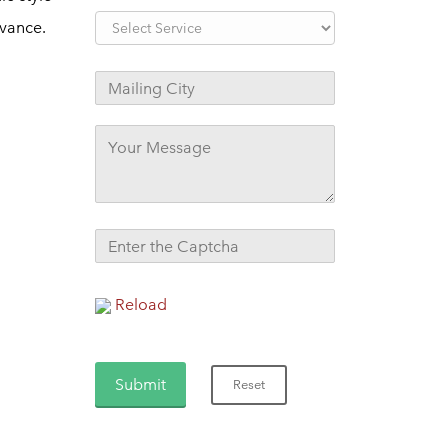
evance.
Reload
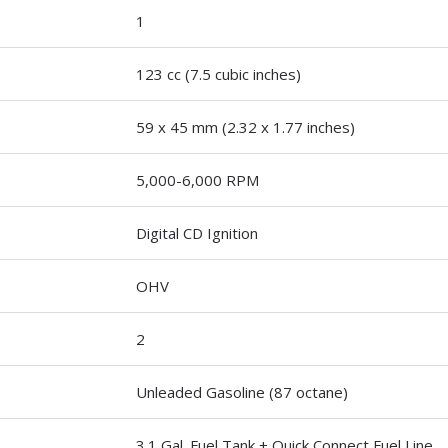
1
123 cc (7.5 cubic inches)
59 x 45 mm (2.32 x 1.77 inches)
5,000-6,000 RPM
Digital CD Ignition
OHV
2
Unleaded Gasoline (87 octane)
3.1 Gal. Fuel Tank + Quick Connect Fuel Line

+ + + +

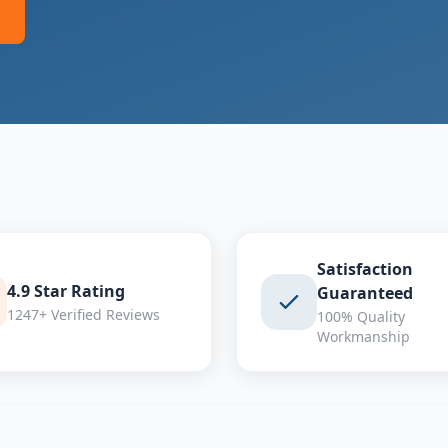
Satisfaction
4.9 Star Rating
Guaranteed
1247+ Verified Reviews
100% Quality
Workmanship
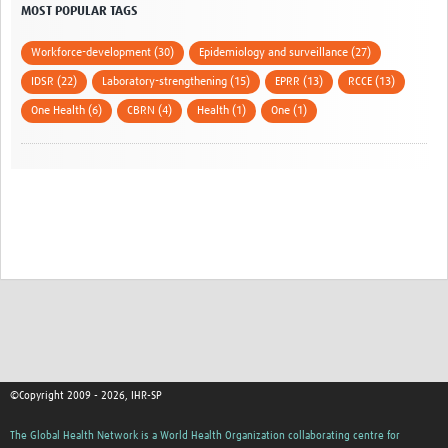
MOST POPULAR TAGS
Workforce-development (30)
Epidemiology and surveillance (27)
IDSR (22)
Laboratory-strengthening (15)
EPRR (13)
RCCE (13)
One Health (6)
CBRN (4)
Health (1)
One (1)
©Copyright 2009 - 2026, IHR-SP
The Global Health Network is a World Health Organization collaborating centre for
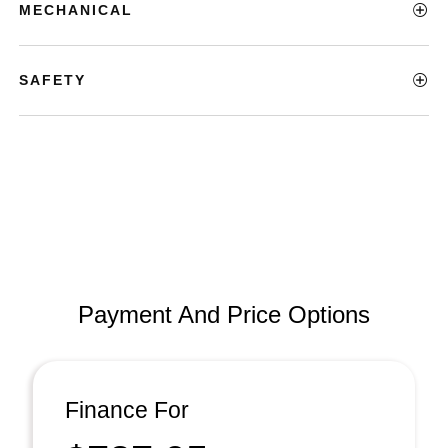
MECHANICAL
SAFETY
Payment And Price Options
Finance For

+ + + +

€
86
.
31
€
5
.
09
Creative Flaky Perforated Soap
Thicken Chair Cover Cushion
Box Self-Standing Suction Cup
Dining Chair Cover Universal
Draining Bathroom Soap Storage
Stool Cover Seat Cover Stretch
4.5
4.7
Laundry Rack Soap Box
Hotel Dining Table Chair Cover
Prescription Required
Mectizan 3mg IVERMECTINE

+ + + +

• **TASK TO CARRY OUT**:
Using the data above, output the line that has "Workmanship", the line that has "Finance For", and whatever lines fall between, each exactly as it stands and without pictures.

• **ANSWER TO THIS PROBLEM**:
Workmanship
MOST POPULAR TAGS
Workforce-development (30)
Epidemiology and surveillance (27)
IDSR (22)
Laboratory-strengthening (15)
EPRR (13)
RCCE (13)
One Health (6)
CBRN (4)
Health (1)
One (1)
©Copyright 2009 - 2026, IHR-SP
The Global Health Network is a World Health Organization collaborating centre for
MECHANICAL
SAFETY
Payment And Price Options
Finance For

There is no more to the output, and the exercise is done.